Survival and Prognosis
The five-year relative survival rate for diffuse and anaplastic astrocytomas combined is about 49%, according to the most recent SEER data covering 2015 through 2022. That number blends together patients with very different molecular profiles, and the range of individual outcomes is wide.
IDH mutation status creates the sharpest dividing line. Patients whose tumors carry an IDH1 mutation have substantially better outcomes than those without it. Age at diagnosis also plays a significant role, though much of that effect traces back to the fact that IDH mutations are far more common in younger patients. Younger adults with IDH-mutant tumors represent the most favorable end of the spectrum, while older patients with IDH-wild-type tumors face the most challenging prognosis.

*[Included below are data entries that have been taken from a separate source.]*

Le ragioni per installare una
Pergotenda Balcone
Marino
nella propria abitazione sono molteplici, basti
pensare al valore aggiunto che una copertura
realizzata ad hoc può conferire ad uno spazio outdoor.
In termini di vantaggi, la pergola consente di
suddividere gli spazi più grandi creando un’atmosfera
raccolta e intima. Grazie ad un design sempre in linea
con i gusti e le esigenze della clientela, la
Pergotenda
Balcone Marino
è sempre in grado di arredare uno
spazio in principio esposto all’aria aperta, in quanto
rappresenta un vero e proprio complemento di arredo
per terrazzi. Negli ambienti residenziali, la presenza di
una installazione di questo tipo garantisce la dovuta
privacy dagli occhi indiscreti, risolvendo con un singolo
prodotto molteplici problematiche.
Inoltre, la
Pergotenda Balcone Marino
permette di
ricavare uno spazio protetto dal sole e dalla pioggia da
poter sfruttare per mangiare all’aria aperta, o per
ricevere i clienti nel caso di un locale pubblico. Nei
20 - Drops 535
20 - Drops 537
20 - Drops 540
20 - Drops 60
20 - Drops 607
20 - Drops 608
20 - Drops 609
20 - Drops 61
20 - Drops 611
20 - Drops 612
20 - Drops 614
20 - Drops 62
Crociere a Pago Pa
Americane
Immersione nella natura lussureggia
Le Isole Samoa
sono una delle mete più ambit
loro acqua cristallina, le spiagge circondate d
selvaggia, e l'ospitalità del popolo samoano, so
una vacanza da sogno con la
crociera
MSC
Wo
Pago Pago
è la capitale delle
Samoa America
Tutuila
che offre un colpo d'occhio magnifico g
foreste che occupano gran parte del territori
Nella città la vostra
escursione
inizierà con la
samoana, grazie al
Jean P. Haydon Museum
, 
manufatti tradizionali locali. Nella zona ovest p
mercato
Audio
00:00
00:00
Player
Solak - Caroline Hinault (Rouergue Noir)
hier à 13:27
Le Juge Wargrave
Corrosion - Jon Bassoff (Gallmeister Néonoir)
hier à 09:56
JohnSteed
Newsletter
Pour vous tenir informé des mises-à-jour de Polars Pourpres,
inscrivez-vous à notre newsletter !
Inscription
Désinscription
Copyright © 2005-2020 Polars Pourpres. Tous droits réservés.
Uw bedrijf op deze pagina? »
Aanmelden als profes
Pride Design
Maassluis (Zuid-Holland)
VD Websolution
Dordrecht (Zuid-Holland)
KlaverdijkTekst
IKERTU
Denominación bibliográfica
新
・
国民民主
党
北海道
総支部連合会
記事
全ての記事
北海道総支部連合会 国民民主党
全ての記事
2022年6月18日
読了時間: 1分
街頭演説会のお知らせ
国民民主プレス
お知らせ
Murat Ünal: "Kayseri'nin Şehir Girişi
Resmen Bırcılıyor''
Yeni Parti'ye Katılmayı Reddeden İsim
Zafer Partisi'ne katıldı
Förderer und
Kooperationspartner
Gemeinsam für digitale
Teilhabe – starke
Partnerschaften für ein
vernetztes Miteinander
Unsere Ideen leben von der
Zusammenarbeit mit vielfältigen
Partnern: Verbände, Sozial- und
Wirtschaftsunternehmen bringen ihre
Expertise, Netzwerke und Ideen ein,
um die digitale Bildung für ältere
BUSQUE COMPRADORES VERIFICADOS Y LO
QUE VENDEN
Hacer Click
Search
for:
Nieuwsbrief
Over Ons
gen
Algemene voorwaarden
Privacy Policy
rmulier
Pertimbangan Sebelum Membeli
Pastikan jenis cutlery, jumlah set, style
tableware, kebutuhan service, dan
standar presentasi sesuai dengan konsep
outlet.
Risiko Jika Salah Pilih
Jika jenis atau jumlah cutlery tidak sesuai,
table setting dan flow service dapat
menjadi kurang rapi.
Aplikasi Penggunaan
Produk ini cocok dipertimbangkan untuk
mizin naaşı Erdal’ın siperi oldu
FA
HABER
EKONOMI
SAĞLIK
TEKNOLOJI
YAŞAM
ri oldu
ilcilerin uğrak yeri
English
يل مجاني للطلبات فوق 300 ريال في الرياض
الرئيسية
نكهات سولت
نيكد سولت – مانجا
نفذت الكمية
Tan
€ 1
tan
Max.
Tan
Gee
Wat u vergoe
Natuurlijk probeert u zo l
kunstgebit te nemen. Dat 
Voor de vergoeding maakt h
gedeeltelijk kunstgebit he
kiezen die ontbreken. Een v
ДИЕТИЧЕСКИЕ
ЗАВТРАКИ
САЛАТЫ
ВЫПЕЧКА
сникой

Anaplastic astrocytomas can recur after treatment, sometimes as the same grade and sometimes as a higher-grade tumor. Follow-up imaging at regular intervals is standard practice to monitor for regrowth, and treatment options at recurrence may include additional surgery, re-irradiation, or different chemotherapy approaches depending on the individual situation.
IDH-Targeted Treatments
Because IDH mutations are so central to this tumor’s biology, drugs that specifically block mutant IDH proteins are an active area of interest. Vorasidenib, a drug designed to cross the blood-brain barrier and inhibit both mutant IDH1 and IDH2, showed promising results in a clinical trial published in the New England Journal of Medicine for patients with grade 2 gliomas who had not yet received other cancer therapy. Whether vorasidenib will prove equally effective for grade 3 tumors, either alone or combined with other treatments, is still being evaluated in additional trials.